The lesson flows from a reminder of 2D linear transformations to their 3D counterparts, highlighting what stays the same and what changes. It then shows how knowing the transformed basis vectors determines the whole transformation, illustrates this with a worked numeric example, and explains how to build the 3x3 matrix from the columns. Next, it covers the composition of transformations via matrix multiplication, and demonstrates why order matters in 3D, especially with rotations. Finally, it focuses on rotation around an axis, constructing the z-axis rotation matrix and noting similar forms for x- and y-axis rotations. It closes by encouraging hands-on exploration—change matrix entries, visualize how the grid moves, and connect these ideas to practical fields like graphics, robotics, and physics.
Key Takeaways
- ✓Always build a 3D transformation matrix from the images of i, j, and k. Put T(i), T(j), and T(k) as the first, second, and third columns. This guarantees A·i = T(i), A·j = T(j), and A·k = T(k). It removes guessing and makes the transformation unambiguous.
- ✓Compute A·v by mixing columns with v’s coordinates. Think of v = (a,b,c) as weights on the columns: a·col1 + b·col2 + c·col3. This method is fast and matches the geometric idea of linear combinations. Use it to transform any vector reliably.
- ✓Plan composition carefully because order matters. To do A then B, multiply to get B·A. Remember the rightmost matrix acts first. Test simple inputs to confirm your ordering is correct.
- ✓Use standard rotation matrices around axes for quick setups. Rz(θ), Rx(θ), and Ry(θ) follow simple cosine–sine patterns and keep their rotation axis fixed. They preserve lengths and angles, making them safe building blocks. Combine them for any desired orientation.
- ✓Watch the basis vectors to understand the whole transform. If you can predict where i, j, and k go, you can predict where everything goes. Visualize these arrows and a unit cube to grasp shear and rotation effects. This speeds up debugging and design.
- ✓Check angle units: many functions expect radians. Convert degrees with θrad = θdeg·π/180. A wrong unit silently creates wrong rotations. Make this a habit whenever you use trig functions.
- ✓Use determinants to sanity-check your matrix. |det(A)| tells how volume changes, and det(A) = 0 warns of flattening and non-invertibility. Negative det means a reflection is involved. These quick checks catch major errors early.
Glossary
Linear transformation
A rule that changes every vector while keeping the origin fixed and straight lines straight. It follows two laws: add-then-transform equals transform-then-add, and scale-then-transform equals transform-then-scale. In symbols, T(a·u + b·v) = a·T(u) + b·T(v). This makes the space bend in a uniform, predictable way. It never curves lines or moves (0,0,0).
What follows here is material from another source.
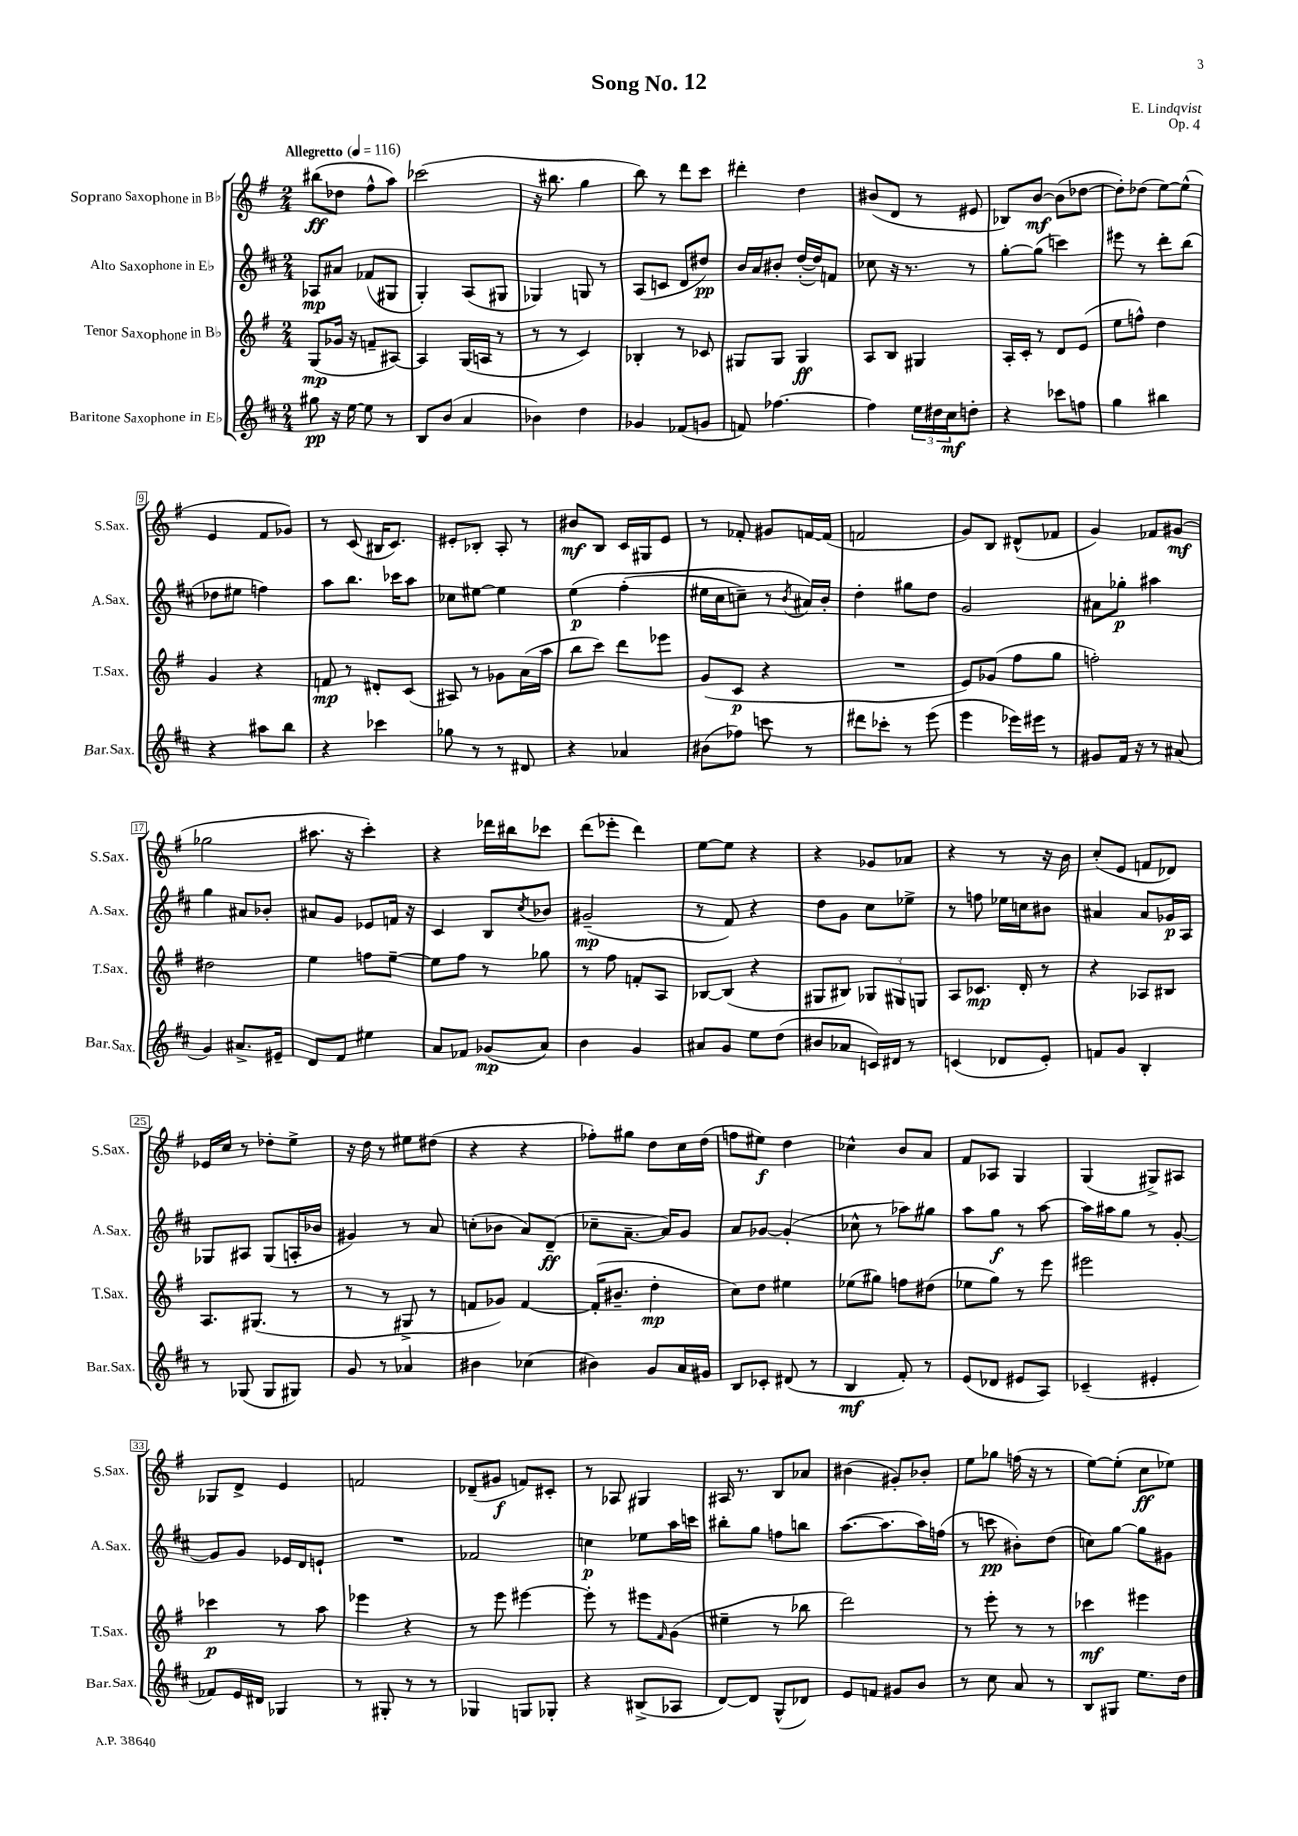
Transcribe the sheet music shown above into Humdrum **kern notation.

Basis vectors (i-hat, j-hat, k-hat)
The three unit arrows along the x, y, and z axes: i = (1,0,0), j = (0,1,0), k = (0,0,1). Any vector can be written by mixing these three with numbers. They are the building blocks of 3D coordinates. Knowing where a transformation sends these tells you everything about the transformation.
Linear combination
A weighted mix of vectors using addition and scaling. For vectors u, v and numbers a, b, the linear combination is a·u + b·v. Any 3D vector is a combination of i, j, and k. This idea lets you build all vectors from a small set.
Matrix
A grid of numbers that can represent a linear transformation. In 3D, it has 3 rows and 3 columns for a linear map from R^3 to R^3. Each column can be the image of a basis vector. Multiplying a matrix by a vector applies the transformation.